# piston restoration



## vw_owner (Dec 19, 2008)

i've had this 89 Cabrio since 92 and has run like a champ, bone stock. started smoking and burning lots of oil lately so i decided i will go ahead and change the rings and H/G, along with anything else that looks like it needs to be done, but i am curious the best way to clean the stock pistons without having to take them to a machine shop. i have always just dropped in JE's and such for all of my race motors, so i have never really cleaned the carbon off of the stockers. TIA


----------



## where_2 (Jul 21, 2003)

*Re: piston restoration (vw_owner)*

I would do it gently with a wire brush on a dremel. Then run some "techron" through it when you have it all back together. A bottle of "techron" every 3k miles will keep things amazingly clean. 
If your engine started burning oil "all of the sudden", I'd be more inclined to think it was a valve stem seal that went bad, rather than being a ring. If you've got the head off, a ring would likely leave a scratch in the cylinder walls that you could see. 
Remember, those hydraulic heads they used after 1984 push a bunch of oil through the head to keep the lifters pumped up. There's ample supply to run down the valve stem if you have a leaky valve stem seal. Since you've owned it all this time, and not mentioned having any head work done. Take the head to a machine shop and have them run through it. It'll run you around $450 with parts unless something is majorly wrong with the head. (mine cost $630 three weeks ago, it needed welding to fill a hole some froot loop drilled into the combustion chamber of #4 cylinder when they attempted a faulty repair of a broken stud in the tranny end of the engine where the coolant flange attaches. I bought the engine used, I hadn't been driving it this way). 
Just my $0.02, but even the junkyard 1985 Golf_//_GTI engine I threw into my '80 Scirocco_S in 1993 got the head reworked by the local machine shop. I replaced all the gaskets in the block, but didn't pull the pistons or the bearings. That engine ran another 80k before I sold it in 1998. Last I heard, it was 120k miles beyond my installation, and needed the head reworked.


----------



## alpinweiss (Aug 10, 2007)

*Re: piston restoration (where_2)*

You are correct, as usual.
Although piston rings often got replaced on these engines after a lot of miles to control oil consumption, they were rarely the problem. Valve stem seals are more commonly the culprit.
If money is tight, the valve stem seals can be replaced with the head still on the engine. This may be beyond the skills of some home mechanics, and requires a few special tools. This procedure will require removing the timing cover, timing belt, valve cover, camshaft, lifters, spark plugs, etc.


----------



## vw_owner (Dec 19, 2008)

*Re: piston restoration (alpinweiss)*


_Quote, originally posted by *alpinweiss* »_You are correct, as usual.
Although piston rings often got replaced on these engines after a lot of miles to control oil consumption, they were rarely the problem. Valve stem seals are more commonly the culprit.
If money is tight, the valve stem seals can be replaced with the head still on the engine. This may be beyond the skills of some home mechanics, and requires a few special tools. This procedure will require removing the timing cover, timing belt, valve cover, camshaft, lifters, spark plugs, etc.

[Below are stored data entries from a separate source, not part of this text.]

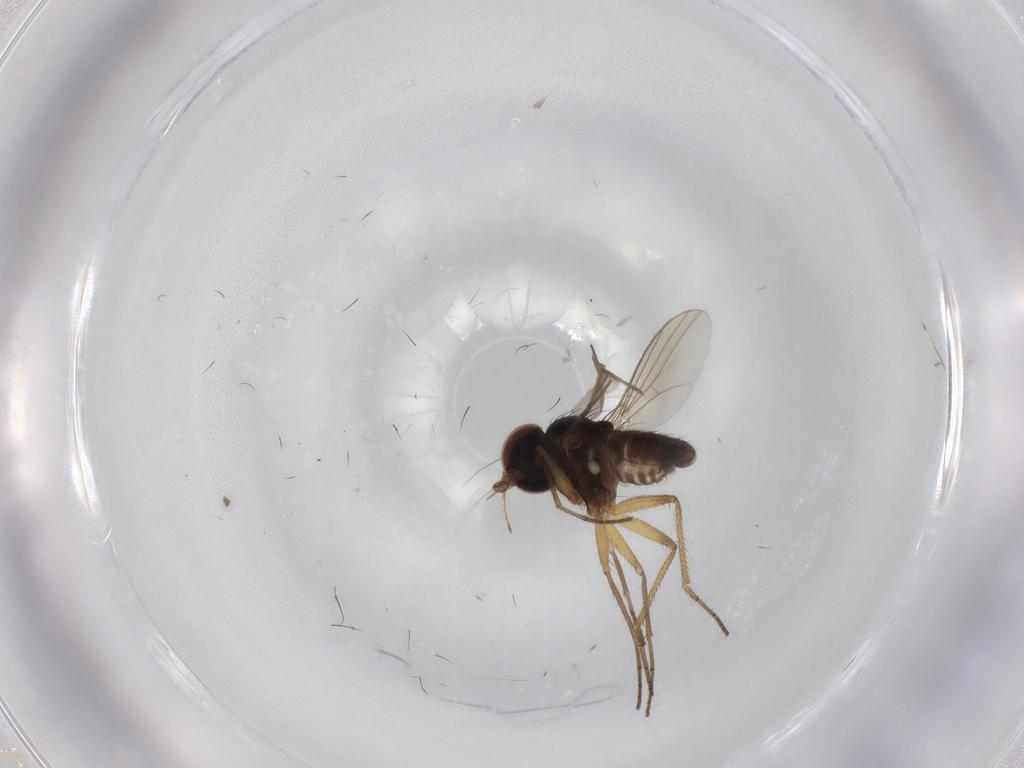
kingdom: Animalia
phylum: Arthropoda
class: Insecta
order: Diptera
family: Dolichopodidae
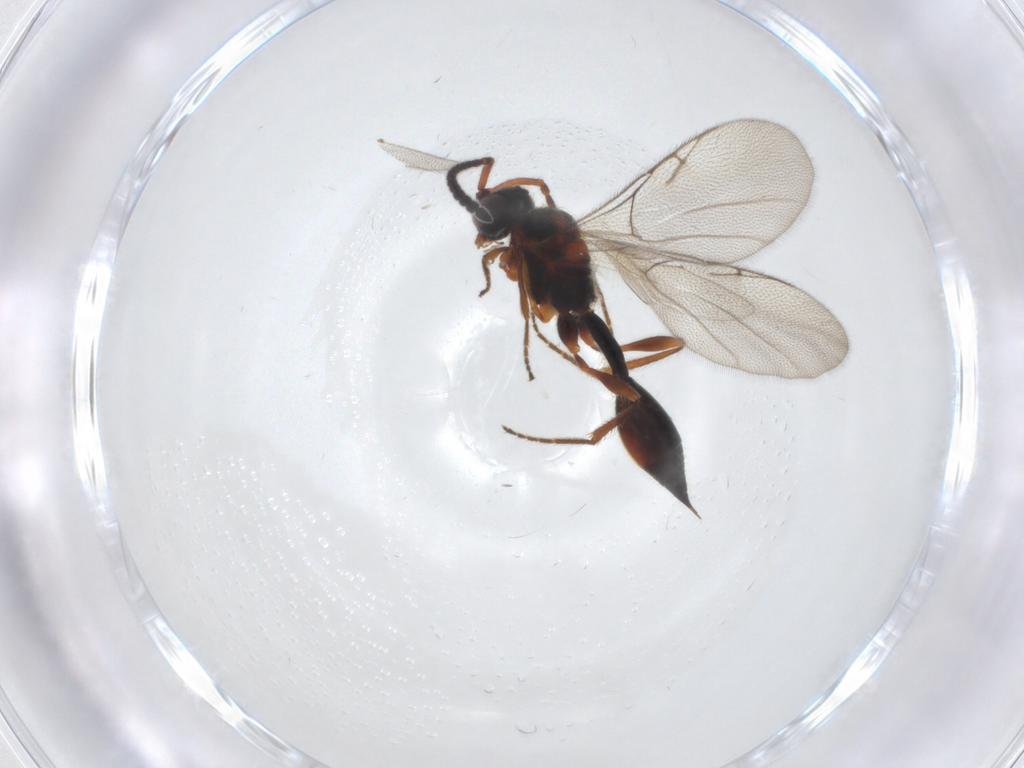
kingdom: Animalia
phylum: Arthropoda
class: Insecta
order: Hymenoptera
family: Diapriidae
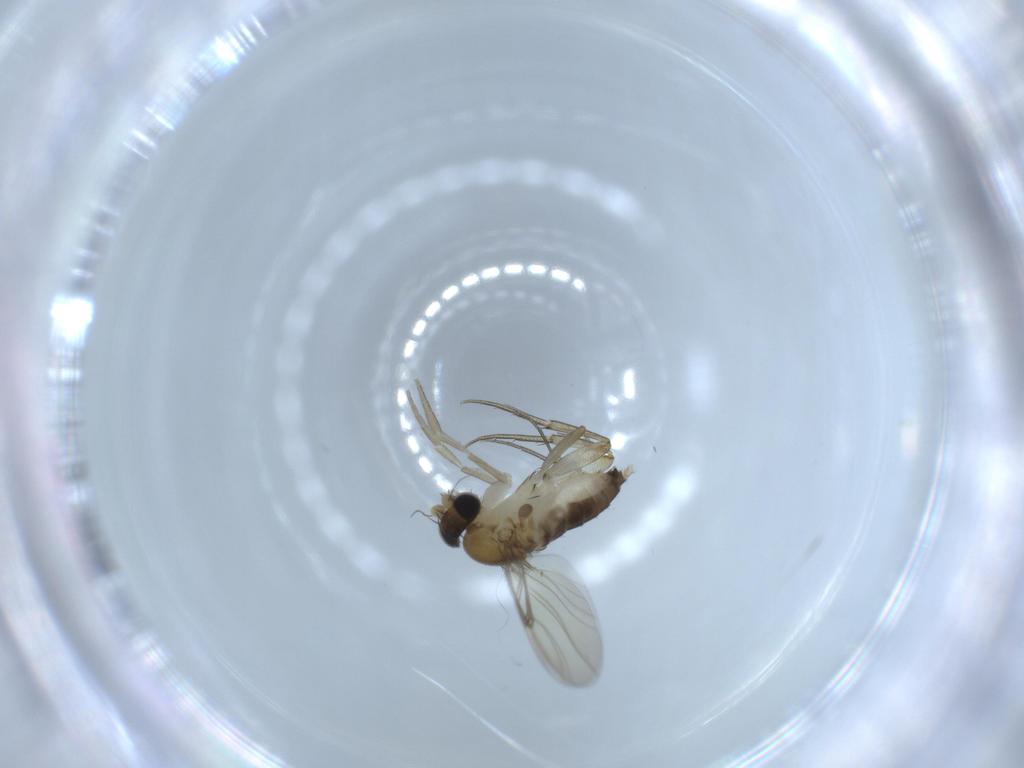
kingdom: Animalia
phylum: Arthropoda
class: Insecta
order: Diptera
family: Phoridae
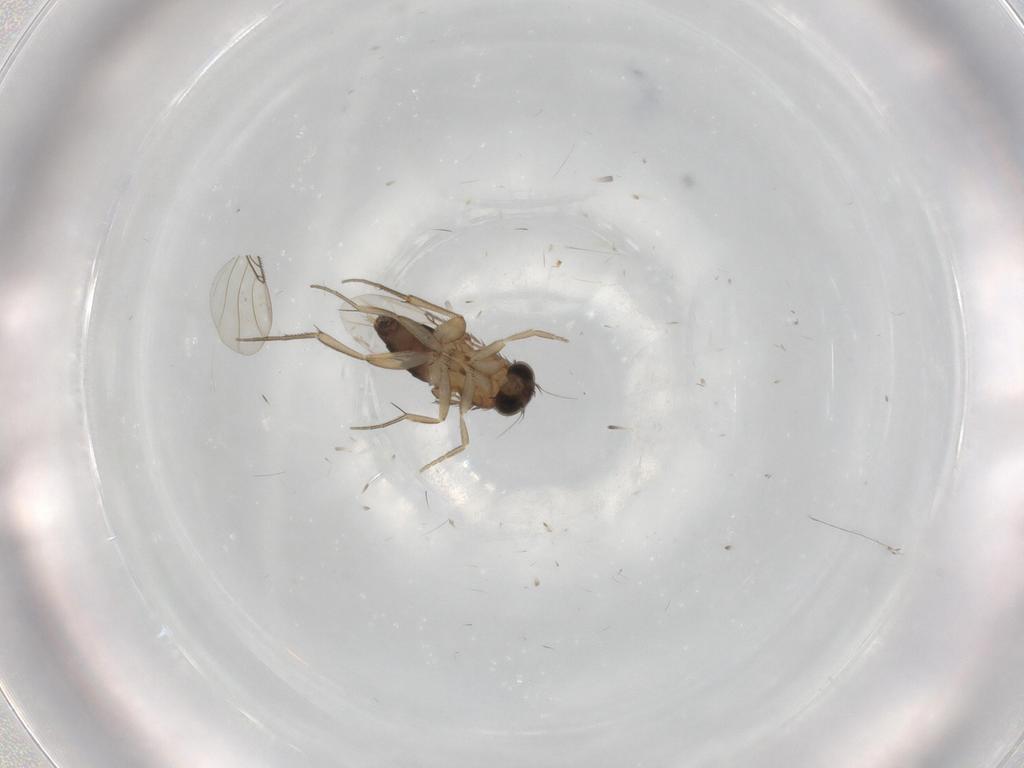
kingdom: Animalia
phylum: Arthropoda
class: Insecta
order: Diptera
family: Phoridae
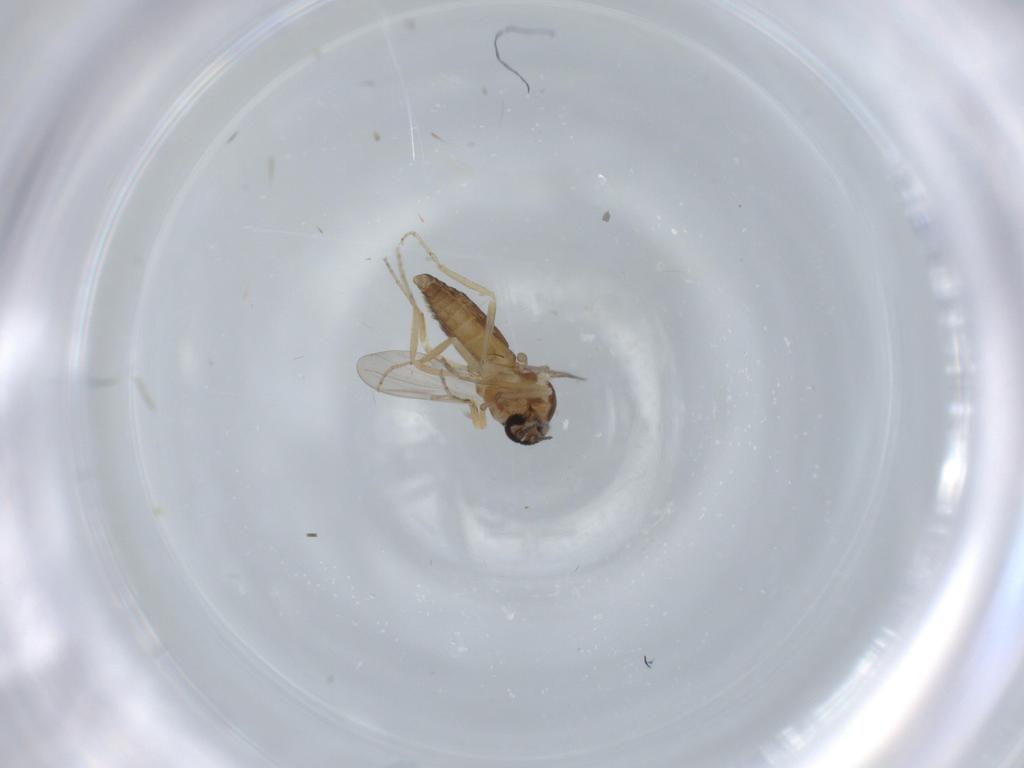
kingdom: Animalia
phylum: Arthropoda
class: Insecta
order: Diptera
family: Ceratopogonidae
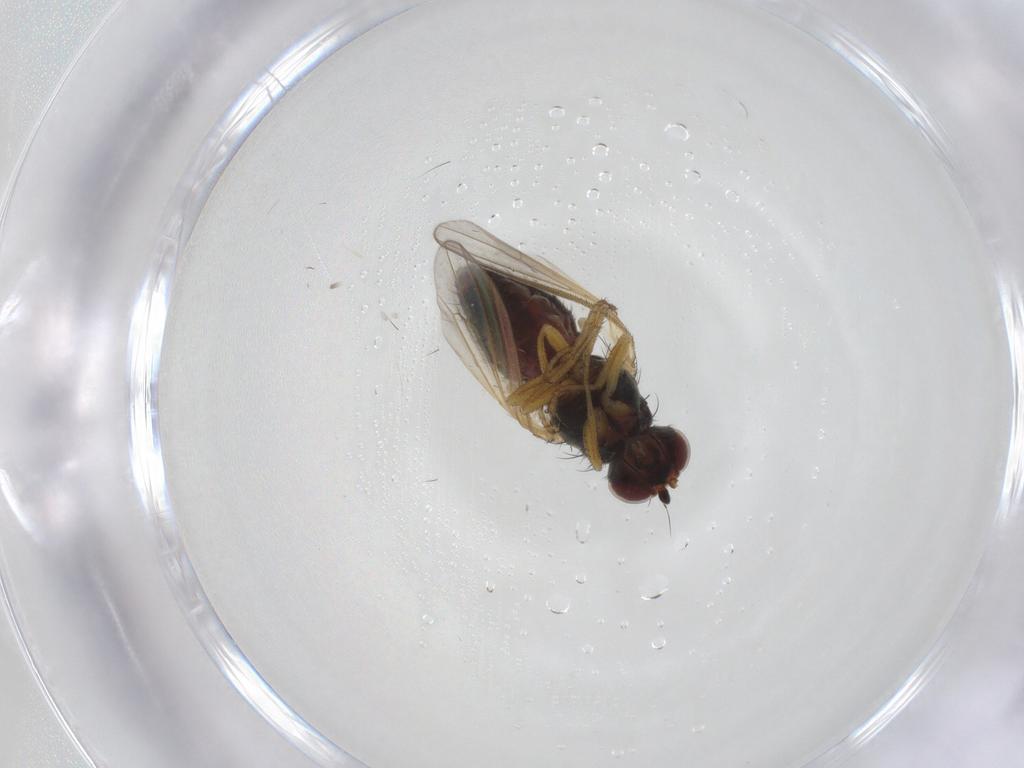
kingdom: Animalia
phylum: Arthropoda
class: Insecta
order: Diptera
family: Heleomyzidae
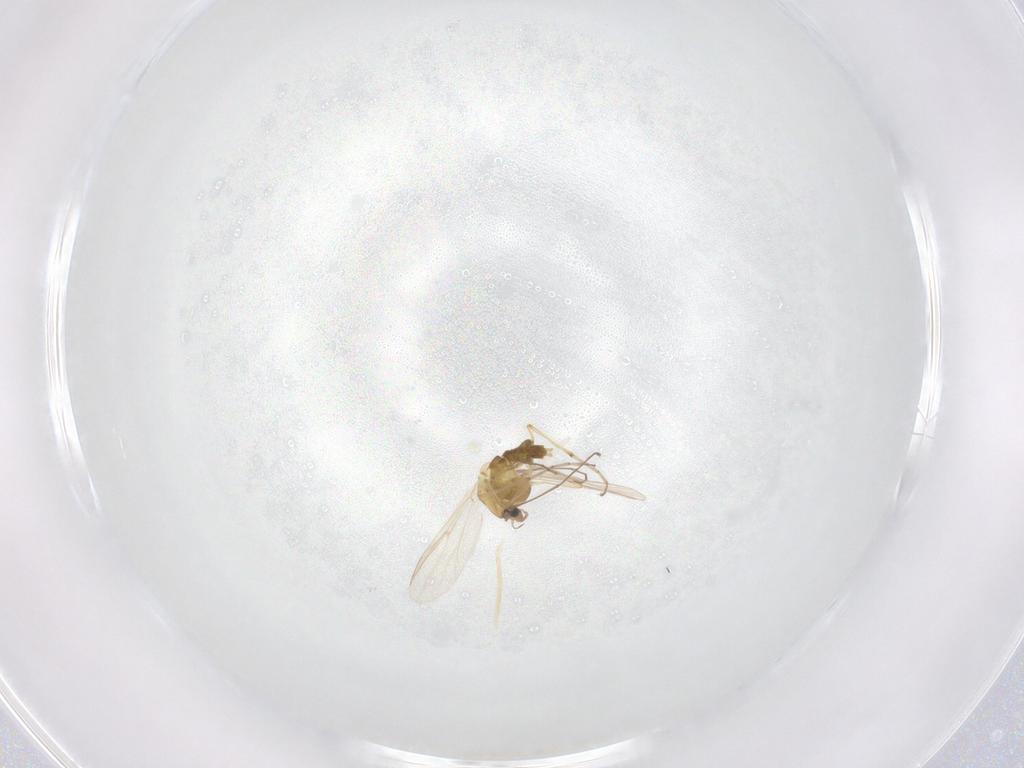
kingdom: Animalia
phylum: Arthropoda
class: Insecta
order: Diptera
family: Chironomidae
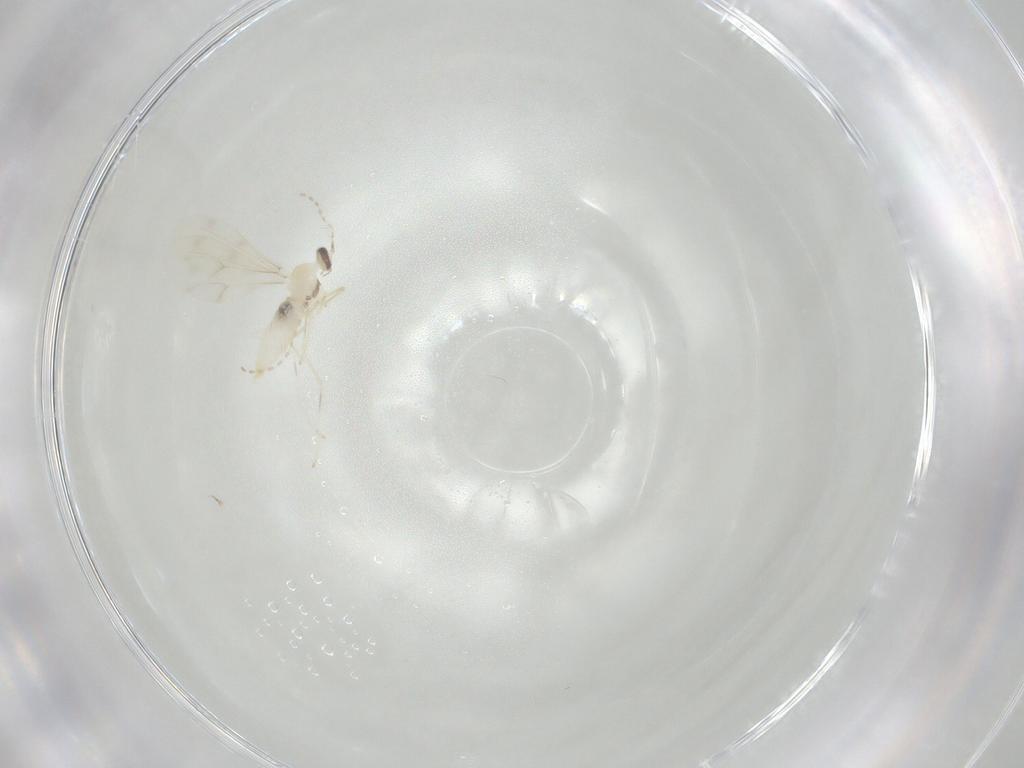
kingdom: Animalia
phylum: Arthropoda
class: Insecta
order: Diptera
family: Cecidomyiidae
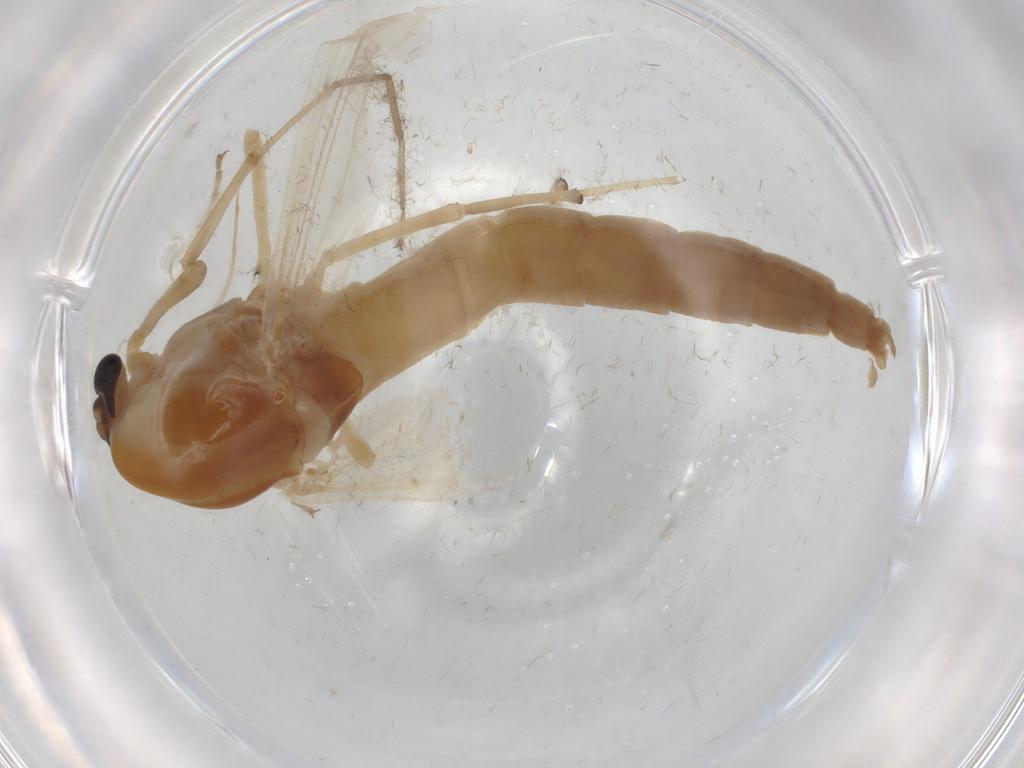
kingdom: Animalia
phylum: Arthropoda
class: Insecta
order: Diptera
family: Chironomidae
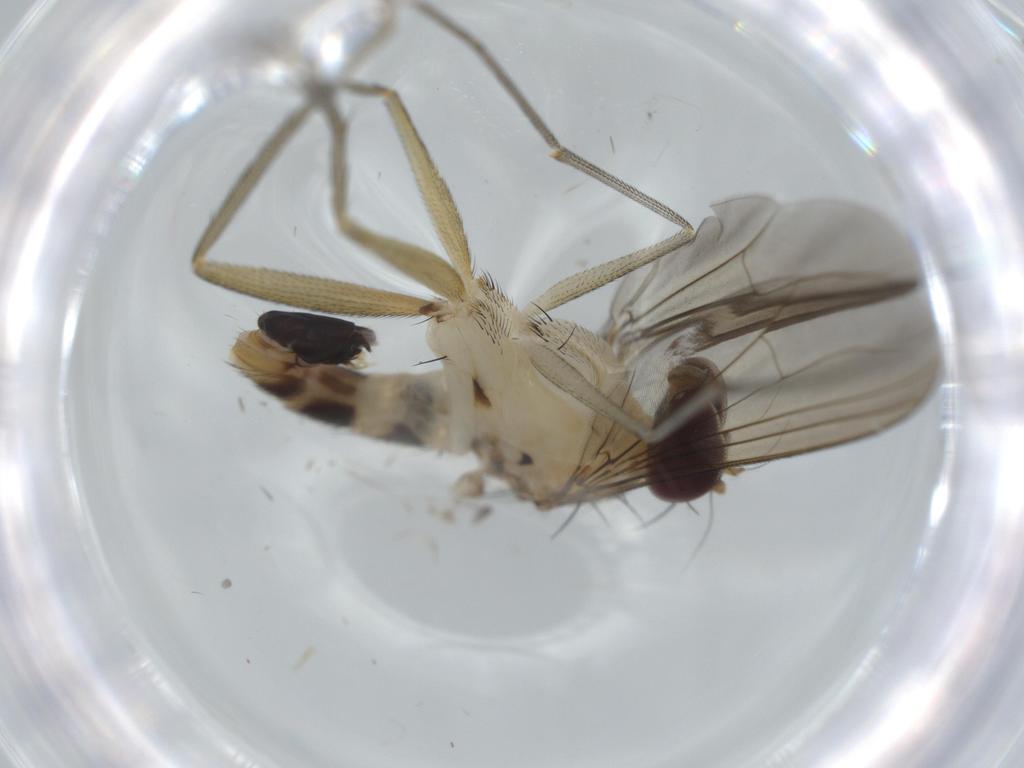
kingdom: Animalia
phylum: Arthropoda
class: Insecta
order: Diptera
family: Dolichopodidae
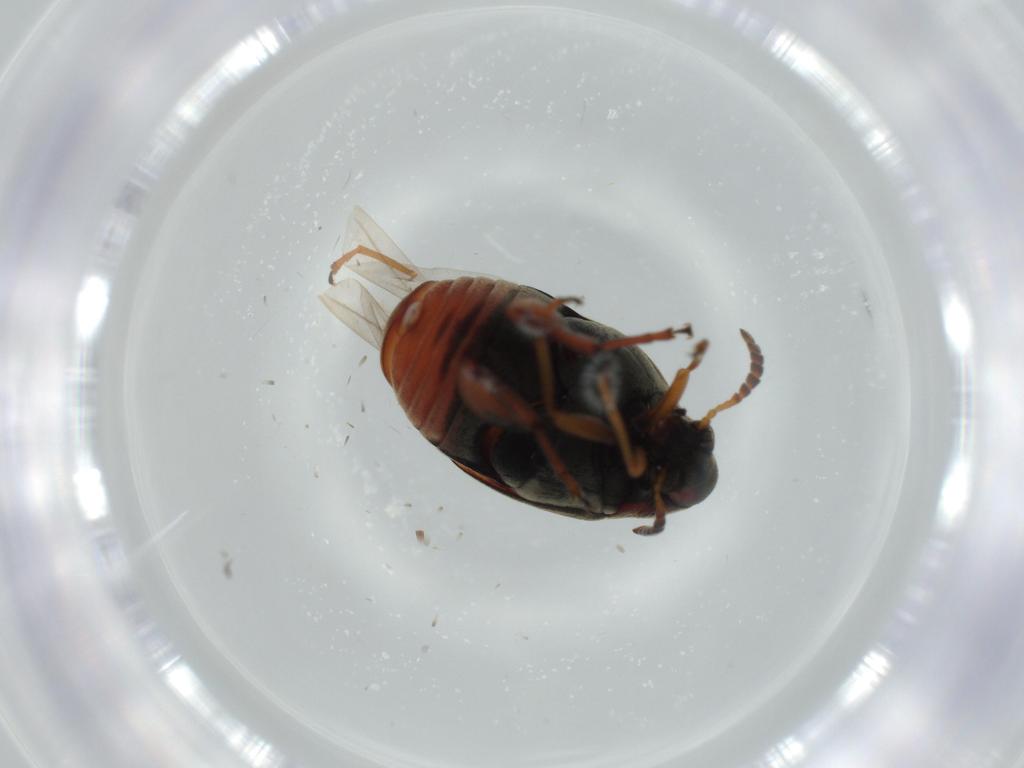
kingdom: Animalia
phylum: Arthropoda
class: Insecta
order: Coleoptera
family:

as i do already realize this, i have already done the entire head portion of this "tune-up". almost done though, just going to re-check my gapping of my pistons rings next weekend when i get back from travel, time the motor, then back in the car and running http://****************.com/smile/emthup.gif


----------



## where_2 (Jul 21, 2003)

*Re: piston restoration (alpinweiss)*


_Quote, originally posted by *alpinweiss* »_You are correct, as usual.
Although piston rings often got replaced on these engines after a lot of miles to control oil consumption, they were rarely the problem. Valve stem seals are more commonly the culprit. 

Which is why when I dropped my spare PG block off at the machine shop the other day, I was surpised when the shop foreman began talking about replacement pistons and such... Of course, he has seen the inside of a few more engines than I have... but my inclination was to hone the cylinders lightly, re-use the pistons, drop a fresh set of rings, HD oil pump, and bearings into it, then bolt everything back together...








I certainly have no idea what sort of care this block received before I bought it, but if the cooling jacket is any clue, it was poor at best.








Amazingly, the pistons were not drastically coated with a thick layer of carbon...


----------